These days, it must feel good to be Thomas Mulcair. The polls show he has a chance to become Canada’s first NDP Prime Minister, and the entire country has been engulfed in an orange afterglow since the Alberta election. But as Uncle Ben once said, with great polling comes great scrutiny.
Indeed, one of the downsides of surging four months before election day is that leaves a lot of time for journalists and voters to put everything you’ve ever said or done under the microscope, and study it at the atomic level.
So when you make the type of verbal slip-up we all make from time to time, people are a lot more likely to notice.
And now this:
NDP Leader Thomas Mulcair was in discussions in 2007 to join the Conservative party as a senior adviser to Prime Minister Stephen Harper, discussions that several sources, including former senior Harper staffers, say was the first step in securing Mulcair to run as a Conservative candidate in 2008.
The negotiations between the Conservative government and the man who is today leader of the left-leaning official Opposition allegedly broke down over money: Mulcair wanted nearly double what Harper’s office offered, two sources tell Maclean’s.
Contacted today for comment, Mulcair says conversations about an advisory role with the government did occur, but talks broke down, not over money, but over the Conservatives’ environmental policies.
This has been talked about for some time, so it’s not a bombshell. It’s also not overly surprising if you think about it.

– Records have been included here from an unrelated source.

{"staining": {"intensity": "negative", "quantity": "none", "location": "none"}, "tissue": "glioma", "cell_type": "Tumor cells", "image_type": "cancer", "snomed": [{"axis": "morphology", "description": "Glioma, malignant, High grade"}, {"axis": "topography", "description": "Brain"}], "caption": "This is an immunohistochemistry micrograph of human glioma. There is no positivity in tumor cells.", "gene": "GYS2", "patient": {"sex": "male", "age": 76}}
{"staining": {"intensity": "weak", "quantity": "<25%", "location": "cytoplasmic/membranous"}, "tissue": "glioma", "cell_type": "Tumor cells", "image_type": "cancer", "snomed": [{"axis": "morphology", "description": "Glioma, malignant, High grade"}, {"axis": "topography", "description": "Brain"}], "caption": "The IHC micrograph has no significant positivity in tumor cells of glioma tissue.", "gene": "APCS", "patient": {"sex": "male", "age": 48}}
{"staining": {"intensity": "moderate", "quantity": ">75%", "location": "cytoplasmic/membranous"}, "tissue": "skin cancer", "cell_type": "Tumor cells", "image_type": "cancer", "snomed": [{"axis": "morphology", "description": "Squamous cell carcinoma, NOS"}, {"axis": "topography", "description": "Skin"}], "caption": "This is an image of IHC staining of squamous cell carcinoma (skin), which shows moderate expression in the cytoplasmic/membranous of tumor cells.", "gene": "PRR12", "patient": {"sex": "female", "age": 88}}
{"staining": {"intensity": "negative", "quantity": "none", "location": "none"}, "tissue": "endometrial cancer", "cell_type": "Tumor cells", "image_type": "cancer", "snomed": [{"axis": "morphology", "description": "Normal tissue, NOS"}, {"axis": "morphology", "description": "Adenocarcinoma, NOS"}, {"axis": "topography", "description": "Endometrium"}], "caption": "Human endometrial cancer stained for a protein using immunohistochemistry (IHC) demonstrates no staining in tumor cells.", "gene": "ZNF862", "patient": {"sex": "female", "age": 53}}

For most politicians, their greatest strength can be turned into a weakness. Stephen Harper is strong, but many call him authoritarian. Justin Trudeau is fresh, but the flip side of the coin is inexperience. Mulcair likes to portray himself as a politician with experience who knows how the game is played – but that also means he knows how the game is played. It’s only natural that a political pro like Mulcair would try to squeeze taxpayer dollars for partisan purposes, or would consider his options before jumping to federal politics.
Many will dismiss theses as allegations from the Conservative side of the negotiations, but the problem for Mulcair is that even his own side of the story will seem rather unseemly to many New Democrats. It’s all very good to say talks broke down over the environment, but I suspect most NDP voters have more than one stumbling block with the Harper government. Mulcair says he talked to at least three separate individuals about joining Harper’s team between 2006 and 2007. Most New Democrats, if asked to become an adviser to Stephen Harper, would laugh rather than set up a series of meetings to discuss terms.
The whole ordeal reminds me of the old joke:
Churchill: “Madam, would you sleep with me for five million pounds?”
Socialite: “My goodness, Mr. Churchill… Well, I suppose… we would have to discuss terms, of course… ”
Churchill: “Would you sleep with me for five pounds?”
Socialite: “Mr. Churchill, what kind of woman do you think I am?!”
Churchill: “Madam, we’ve already established that. Now we are haggling about the price.”
Whether the talks broke off due to money or a single issue is mostly irrelevant in this case. The fact that Mulcair was negotiating establishes what kind of man he is.